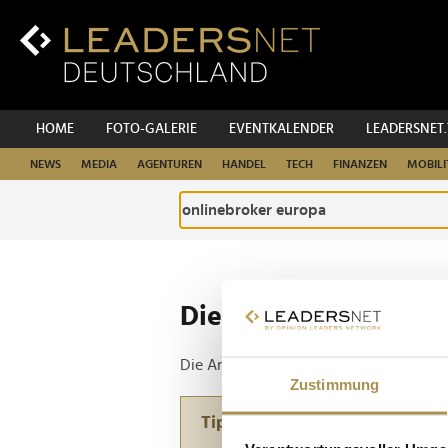
Zum
Inhalt
Zur
Fußzeilen-
Navigation
Zur
HOME
FOTO-GALERIE
EVENTKALENDER
LEADERSNET
Hauptnavigation
NEWS
MEDIA
AGENTUREN
HANDEL
TECH
FINANZEN
MOBILI
Die ganze Website d
Die Anfrage ergab 1 Treffer.
Zustimmung
Tipp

★ ★ ★ ★ ★

## What is expected
Print the text from the data line by line, unchanged, and leave out the pictures.

## Exercise output
Zum
Inhalt
Zur
Fußzeilen-
Navigation
Zur
HOME
FOTO-GALERIE
EVENTKALENDER
LEADERSNET
Hauptnavigation
NEWS
MEDIA
AGENTUREN
HANDEL
TECH
FINANZEN
MOBILI
Die ganze Website d
Die Anfrage ergab 1 Treffer.
Zustimmung
Tipp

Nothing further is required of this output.